Monday 21 January 2008

God's Own Country?

Damian Thompson writes:

Which leading US presidential candidate believes that ancient Israelites migrated to America before Columbus, where they were – get this – visited by Jesus Christ?

Mitt Romney's belief in the Book of Mormon has raised eyebrows. This pseudo-historical fantasy is just about the battiest single idea I encountered when I was researching Counterknowledge [Thompson's forthcoming book]. Yet a man who believes it currently has more delegates to the Republican convention than any other candidate.

Yup, we’re talking about Mitt Romney, who belongs to the only world religion built on a foundation of pure counterknowledge: the Church of Jesus Christ of Latter-day Saints. To be sure, all religions make claims that the outside world believes to be false. But the Book of Mormon is unique.

Why? Because, unlike the Hebrew Bible, the New Testament and the Koran, nothing in it actually happened. Nothing.

The “Jaredites” from the Middle East did not travel to America 2,000 years ago and found a civilisation that Mormon “historians” have the nerve to identify as the Olmecs. In fact, the Jaredites never existed.

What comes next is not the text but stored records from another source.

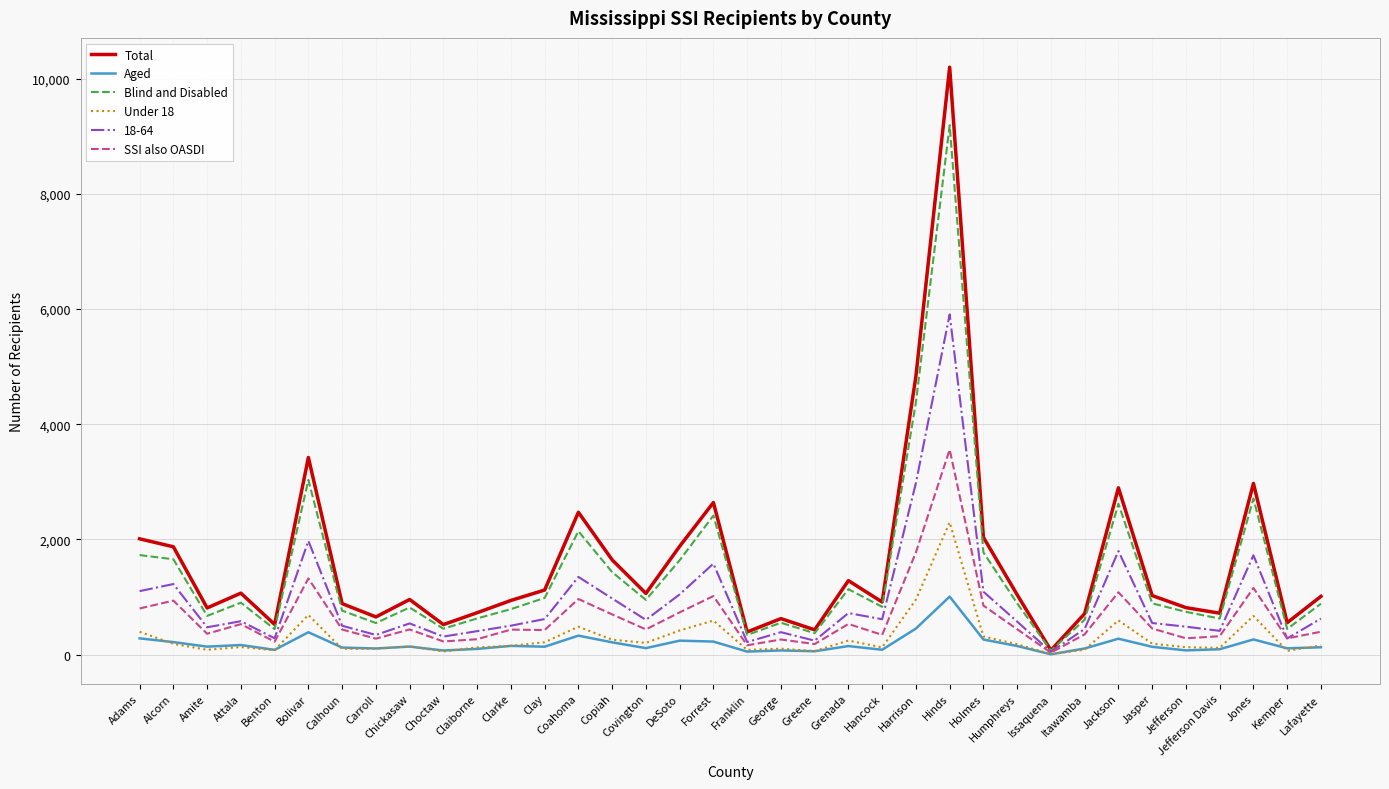

Which series changed the most between Coahoma and Jackson?

Blind and Disabled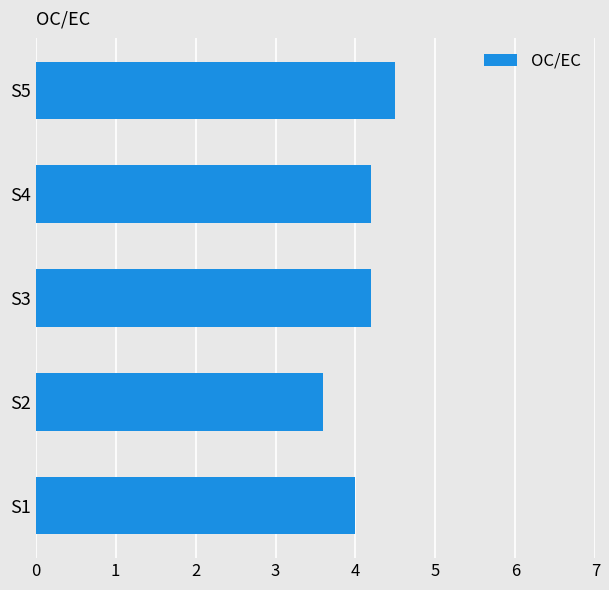

What is the sum of all values?

20.5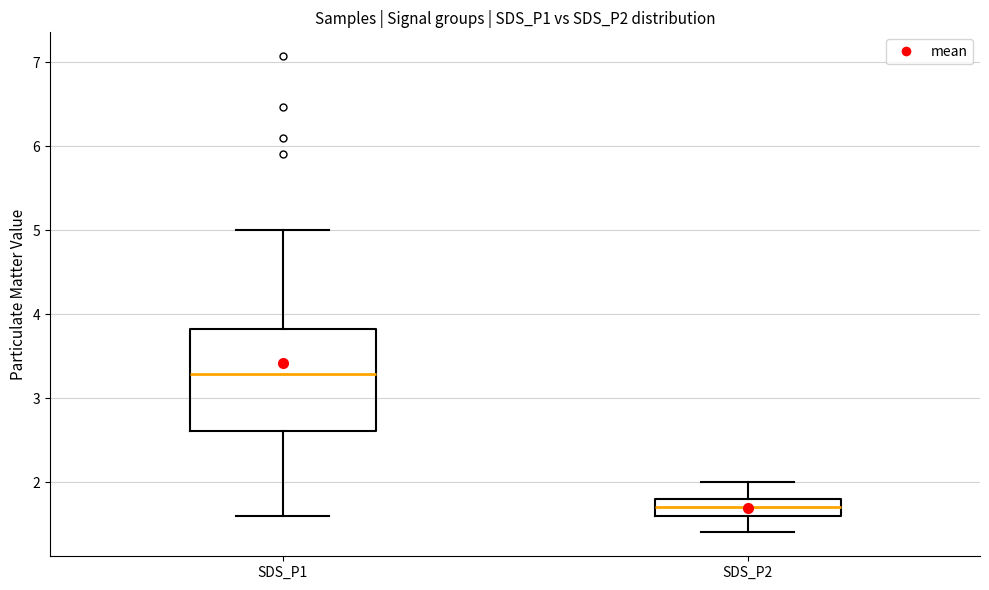

Where does the median line of the box for SDS_P1 sit on the y-axis? The values are not printed on the chart, so give them approximately, as read against the axis.

3.3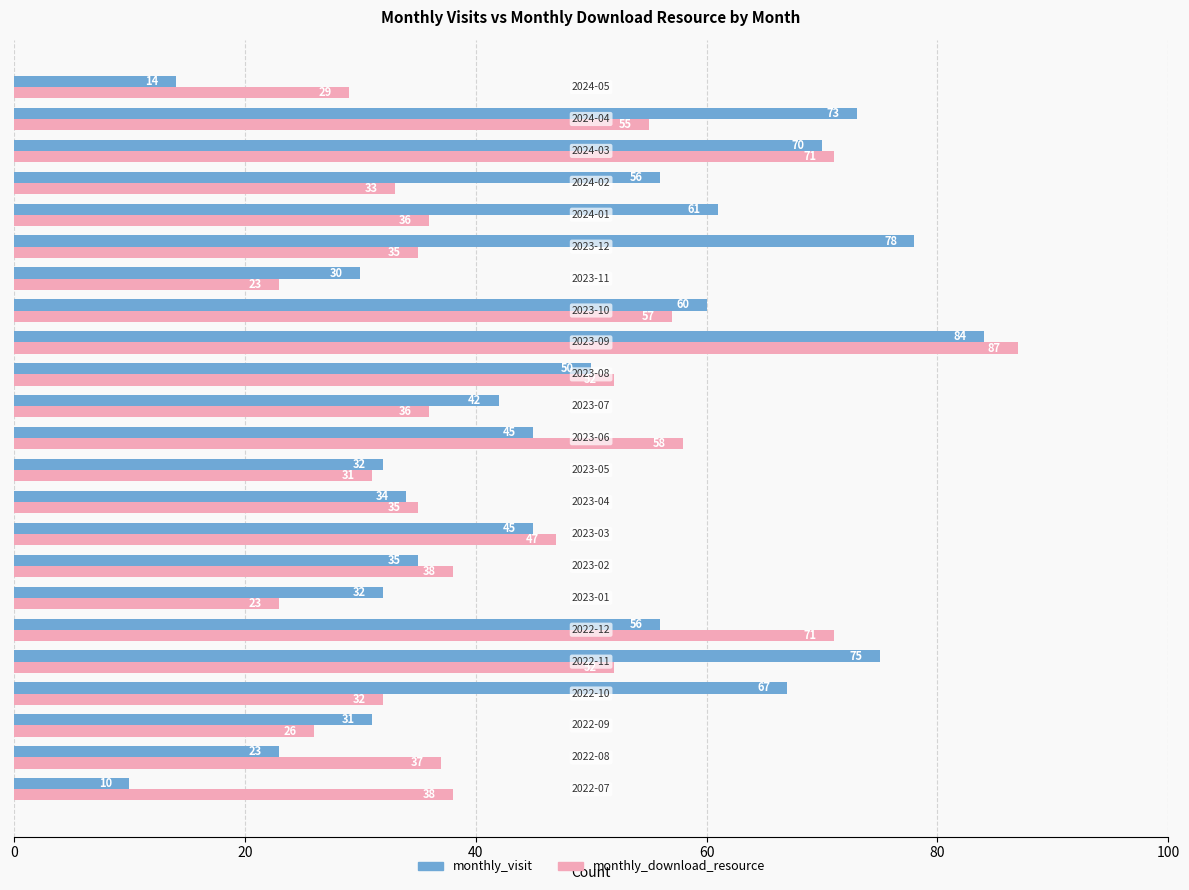

At how many categories does at least one series exceed 24?

23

Israelites did not arrive in the New World in 600 BC and split into Nephites and Lamanites; this is total fiction, devised by young Joseph Smith from New York in the 1820s. And – do I really need to point this out? – Jesus of Nazareth never set foot in America.

Mormonism is the only religion whose major claims (solemnly discussed in Mormon academic journals that have all the credibility of Star Trek fanzines) have been officially declared to be untrue by the Smithsonian Institution.

Every professional archaeologist in the world can produce evidence to show that the “alternative history” of the Book of Mormon is complete bunkum, up there with Erich von Däniken and Graham Hancock. So tell us, Mr Romney: why do you still believe it?


Like the popularity in Imperial Britain of the ancient "Jesus visited Glastonbury" story previously questioned in verse by Blake (although at least that could actually have happened - there really was trade between the Ancient Near East and the present West Country), and of British Israelism, the popularity of Mormonism in Imperial America doesn't really come as any surprise.

Furthermore, Mormons, Jehovah's Witnesses, Seventh-Day Adventists and other all officially teach that the Second Coming will occur in America, and is there any American churchgoer who doesn't believe that, deep down? Likewise, just as Mormons locate in Missouri both the Garden of Eden and the future site of Christ's Return and Reign, so the followers of Mother Shipton located (and, in tiny numbers, still do locate) them both in Bedford.

Christianity, and with it the popular reception and re-working of Christian texts and themes, is on the rise both in China and in India. Watch those spaces.

2 comments:

  1. I know for fact Jesus was once a PM of the UK, well thats what Blair said.

    ReplyDelete
  2. Blair has now made the Profession of Faith of a Catholic, thereby publicly recanting his former errors.